In a lawsuit filed Jan. 24, LaShaundra Partee alleged that she was put in a “suicide watch” cell after she was hurt by officers after she arrived. The suit says she showed no signs of intending to harm herself. The cell was unclean, with feces and urine on the floor because of a toilet that wasn’t working, according to the suit.
Partee, who had been arrested earlier that day on allegations of DUI and following a vehicle too closely, also alleged that despite her pleas, she had urinated on herself after being arrested because she was forced to sit in the back of a Clayton squad car for two hours.
“They gave her a thin mat to lie on the floor among feces and urine,” Partee’s attorney Michael Russ Jr. said on Monday of her time in the “suicide watch” cell. “I think anyone could imagine that nothing like that should take place in any jail, or prison for that matter.”
Clayton is not alone in allegations of unsanitary facility conditions. The DeKalb County Jail in 2019 was accused of backed-up toilets, moldy food and sewage leaks. The Fulton County Jail late last year was accused of not doing enough to prevent lice and scabies among some detainees.
But the Southern Center for Human Rights and the ACLU of Georgia seemed to indicate in a news release that Clayton in particular had work to do in keeping the facility sanitary. In a November announcement during which the two groups said they had dismissed their 2020 lawsuit against Clayton County for not better protecting detainees against COVID-19, they said detainees still lived in “filthy, inhumane conditions.”
“While this COVID-19 case is being dismissed, the squalid, dangerous, and inhumane conditions at CCJ remain,” ACLU of Georgia attorney Andrés López-Delgado said of the Clayton jail. “People incarcerated at CCJ continue to be housed in a filthy and cruel environment and continue to be at serious risk of harm. They and the communities from which they come — and to which they will return — remain threatened until the jail reckons with its practices and drastically reforms its conditions.”
Other lawsuits against the jail include accusations by Jermaine Marignay, who said in his Dec. 19 lawsuit that he felt suicidal because of the conditions of the facility. He claimed there was no running water in his cell and that the toilet did not flush.
“Moving my bowels and urinating is a basic human right,” Marignay’s lawsuit says. “It’s not a privilege. There is no way inmates should be denied that.”
In a lawsuit filed Dec. 5, Victor Leary alleged he too was housed in a cell with no running toilet and that he “urinated and soiled his jumpsuit on more than one occasion after being repeatedly denied the ability to use the bathroom.”
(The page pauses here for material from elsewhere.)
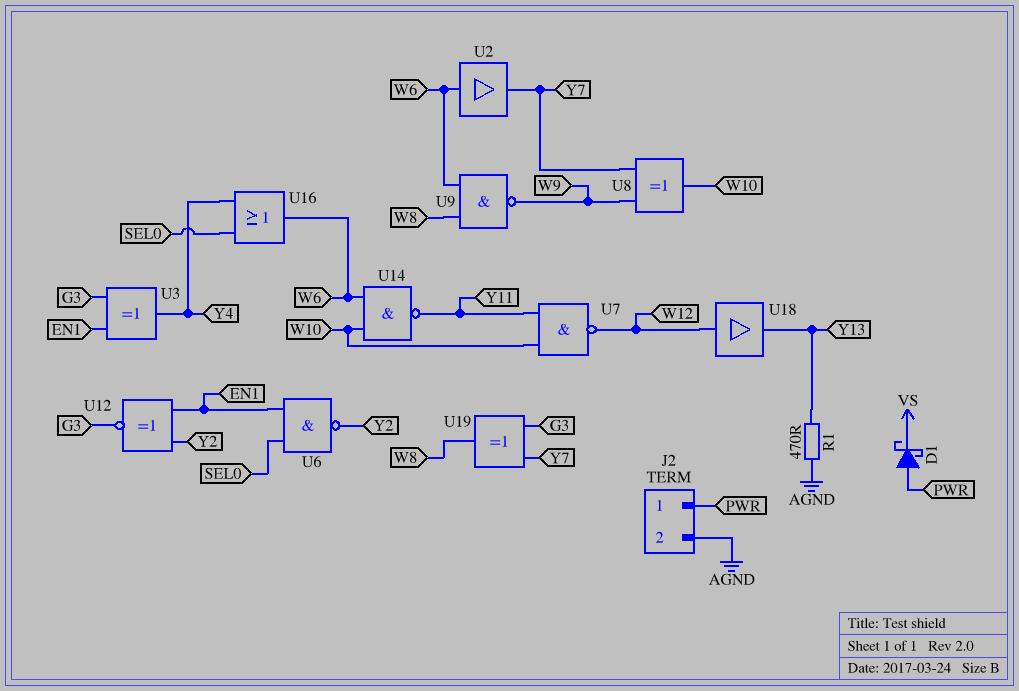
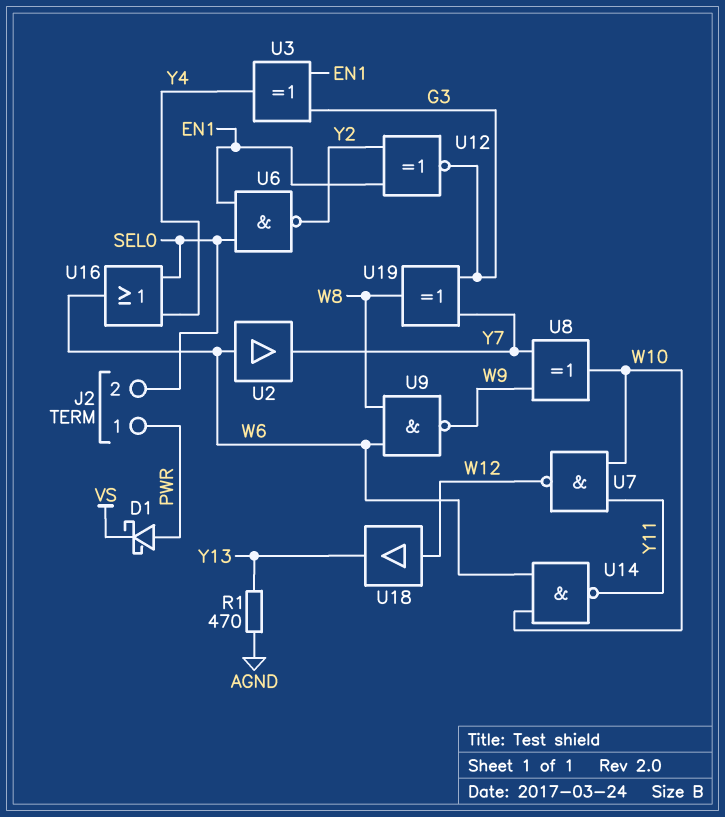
J2 pin 2: AGND -> SEL0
Terry Norris, executive director of the Georgia Sheriff’s Association, said he was last in the Clayton jail about nine years ago and found the facility to be spotless. He wonders if the issues, if true, are related to its age and overuse.
“The conditions do rapidly go down” as they age, he said. “If you think about the usage of jails, the number of people in and out of jails, it’s not uncommon for them to become dilapidated and have to be patched together.”
However, he said all jail operators have to be laser-focused on keeping conditions sanitary.
“If you’re hearing those things about feces on the floor and all that,” he said, “that’s unsanitary and unacceptable.”